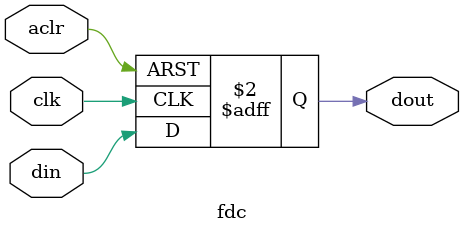
<source format=v>
module fdc(input din,input clk,input aclr,output reg dout);


always @(posedge clk, posedge aclr)
begin
	if(aclr)dout <= 0;
		else dout <= din;
end

endmodule
		
</source>
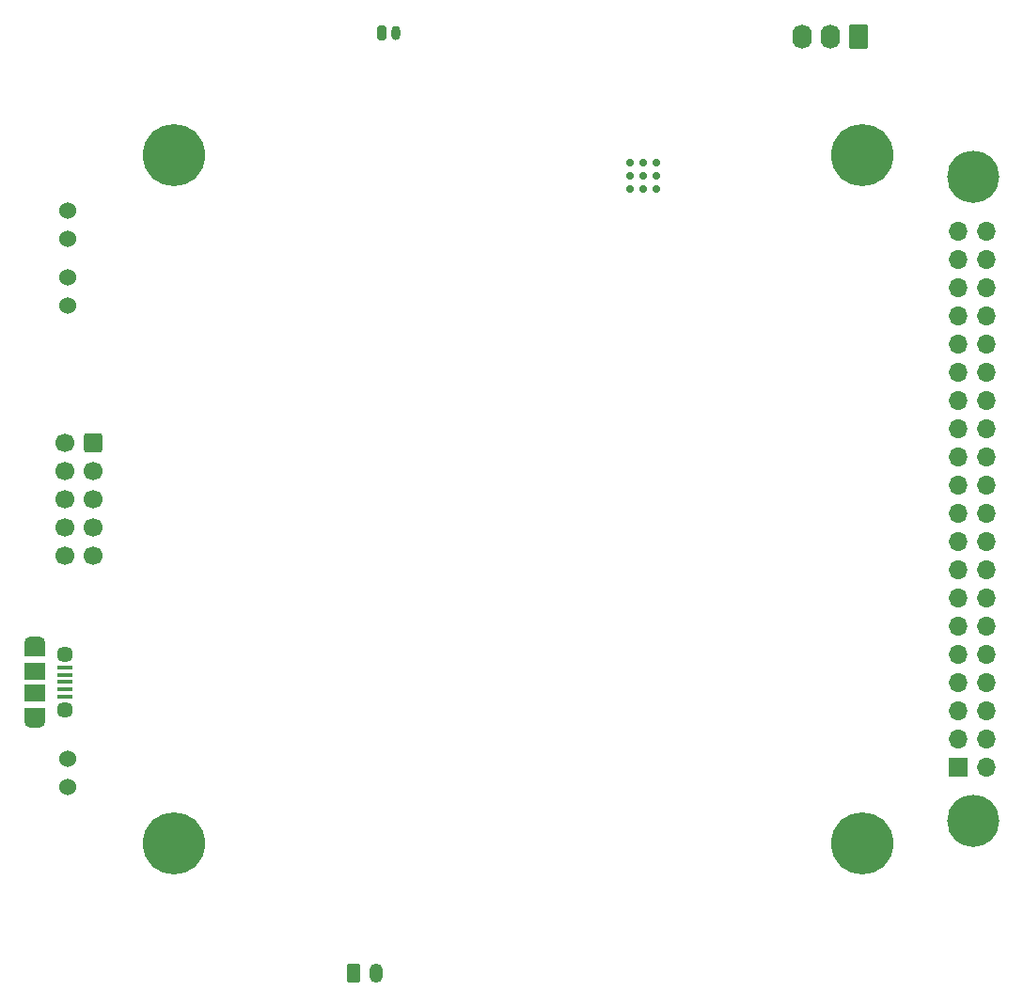
<source format=gbr>
%TF.GenerationSoftware,KiCad,Pcbnew,7.0.9-7.0.9~ubuntu22.04.1*%
%TF.CreationDate,2023-12-31T10:10:50+00:00*%
%TF.ProjectId,stm32_sbc_wifi,73746d33-325f-4736-9263-5f776966692e,A*%
%TF.SameCoordinates,Original*%
%TF.FileFunction,Soldermask,Bot*%
%TF.FilePolarity,Negative*%
%FSLAX46Y46*%
G04 Gerber Fmt 4.6, Leading zero omitted, Abs format (unit mm)*
G04 Created by KiCad (PCBNEW 7.0.9-7.0.9~ubuntu22.04.1) date 2023-12-31 10:10:50*
%MOMM*%
%LPD*%
G01*
G04 APERTURE LIST*
G04 Aperture macros list*
%AMRoundRect*
0 Rectangle with rounded corners*
0 $1 Rounding radius*
0 $2 $3 $4 $5 $6 $7 $8 $9 X,Y pos of 4 corners*
0 Add a 4 corners polygon primitive as box body*
4,1,4,$2,$3,$4,$5,$6,$7,$8,$9,$2,$3,0*
0 Add four circle primitives for the rounded corners*
1,1,$1+$1,$2,$3*
1,1,$1+$1,$4,$5*
1,1,$1+$1,$6,$7*
1,1,$1+$1,$8,$9*
0 Add four rect primitives between the rounded corners*
20,1,$1+$1,$2,$3,$4,$5,0*
20,1,$1+$1,$4,$5,$6,$7,0*
20,1,$1+$1,$6,$7,$8,$9,0*
20,1,$1+$1,$8,$9,$2,$3,0*%
G04 Aperture macros list end*
%ADD10C,3.600000*%
%ADD11C,5.600000*%
%ADD12C,4.700000*%
%ADD13C,0.704000*%
%ADD14R,1.700000X1.700000*%
%ADD15O,1.700000X1.700000*%
%ADD16C,1.524000*%
%ADD17RoundRect,0.250000X0.620000X0.845000X-0.620000X0.845000X-0.620000X-0.845000X0.620000X-0.845000X0*%
%ADD18O,1.740000X2.190000*%
%ADD19R,1.350000X0.400000*%
%ADD20O,1.900000X1.200000*%
%ADD21R,1.900000X1.200000*%
%ADD22C,1.450000*%
%ADD23R,1.900000X1.500000*%
%ADD24RoundRect,0.200000X-0.200000X-0.450000X0.200000X-0.450000X0.200000X0.450000X-0.200000X0.450000X0*%
%ADD25O,0.800000X1.300000*%
%ADD26RoundRect,0.250000X-0.350000X-0.625000X0.350000X-0.625000X0.350000X0.625000X-0.350000X0.625000X0*%
%ADD27O,1.200000X1.750000*%
%ADD28RoundRect,0.250000X0.600000X0.600000X-0.600000X0.600000X-0.600000X-0.600000X0.600000X-0.600000X0*%
%ADD29C,1.700000*%
G04 APERTURE END LIST*
D10*
%TO.C,REF\u002A\u002A*%
X94000000Y-54000000D03*
D11*
X94000000Y-54000000D03*
%TD*%
D10*
%TO.C,REF\u002A\u002A*%
X156000000Y-54000000D03*
D11*
X156000000Y-54000000D03*
%TD*%
D10*
%TO.C,REF\u002A\u002A*%
X94000000Y-116000000D03*
D11*
X94000000Y-116000000D03*
%TD*%
D10*
%TO.C,REF\u002A\u002A*%
X156000000Y-116000000D03*
D11*
X156000000Y-116000000D03*
%TD*%
D12*
%TO.C,REF\u002A\u002A*%
X166000000Y-114000000D03*
%TD*%
%TO.C,REF\u002A\u002A*%
X166000000Y-56000000D03*
%TD*%
D13*
%TO.C,U10*%
X135086550Y-54705000D03*
X135086550Y-55905000D03*
X135086550Y-57105000D03*
X136286550Y-54705000D03*
X136286550Y-55905000D03*
X136286550Y-57105000D03*
X137486550Y-54705000D03*
X137486550Y-55905000D03*
X137486550Y-57105000D03*
%TD*%
D14*
%TO.C,J7*%
X164670000Y-109140000D03*
D15*
X167210000Y-109140000D03*
X164670000Y-106600000D03*
X167210000Y-106600000D03*
X164670000Y-104060000D03*
X167210000Y-104060000D03*
X164670000Y-101520000D03*
X167210000Y-101520000D03*
X164670000Y-98980000D03*
X167210000Y-98980000D03*
X164670000Y-96440000D03*
X167210000Y-96440000D03*
X164670000Y-93900000D03*
X167210000Y-93900000D03*
X164670000Y-91360000D03*
X167210000Y-91360000D03*
X164670000Y-88820000D03*
X167210000Y-88820000D03*
X164670000Y-86280000D03*
X167210000Y-86280000D03*
X164670000Y-83740000D03*
X167210000Y-83740000D03*
X164670000Y-81200000D03*
X167210000Y-81200000D03*
X164670000Y-78660000D03*
X167210000Y-78660000D03*
X164670000Y-76120000D03*
X167210000Y-76120000D03*
X164670000Y-73580000D03*
X167210000Y-73580000D03*
X164670000Y-71040000D03*
X167210000Y-71040000D03*
X164670000Y-68500000D03*
X167210000Y-68500000D03*
X164670000Y-65960000D03*
X167210000Y-65960000D03*
X164670000Y-63420000D03*
X167210000Y-63420000D03*
X164670000Y-60880000D03*
X167210000Y-60880000D03*
%TD*%
D16*
%TO.C,D1*%
X84480000Y-108370000D03*
X84480000Y-110910000D03*
%TD*%
D17*
%TO.C,J8*%
X155650000Y-43340000D03*
D18*
X153110000Y-43340000D03*
X150570000Y-43340000D03*
%TD*%
D19*
%TO.C,J3*%
X84212500Y-102790000D03*
X84212500Y-102140000D03*
X84212500Y-101490000D03*
X84212500Y-100840000D03*
X84212500Y-100190000D03*
D20*
X81512500Y-104990000D03*
D21*
X81512500Y-104390000D03*
D22*
X84212500Y-103990000D03*
D23*
X81512500Y-102490000D03*
X81512500Y-100490000D03*
D22*
X84212500Y-98990000D03*
D21*
X81512500Y-98590000D03*
D20*
X81512500Y-97990000D03*
%TD*%
D16*
%TO.C,D3*%
X84490000Y-65010000D03*
X84490000Y-67550000D03*
%TD*%
%TO.C,D4*%
X84480000Y-59020000D03*
X84480000Y-61560000D03*
%TD*%
D24*
%TO.C,J1*%
X112750000Y-43030000D03*
D25*
X114000000Y-43030000D03*
%TD*%
D26*
%TO.C,J4*%
X110220000Y-127710000D03*
D27*
X112220000Y-127710000D03*
%TD*%
D28*
%TO.C,J2*%
X86780000Y-79920000D03*
D29*
X84240000Y-79920000D03*
X86780000Y-82460000D03*
X84240000Y-82460000D03*
X86780000Y-85000000D03*
X84240000Y-85000000D03*
X86780000Y-87540000D03*
X84240000Y-87540000D03*
X86780000Y-90080000D03*
X84240000Y-90080000D03*
%TD*%
M02*

</source>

..........

* Work item *
What lines in the material above include "aclr"? Copy every one of them.

* Output of the exercise *
module fdc(input din,input clk,input aclr,output reg dout);
always @(posedge clk, posedge aclr)
	if(aclr)dout <= 0;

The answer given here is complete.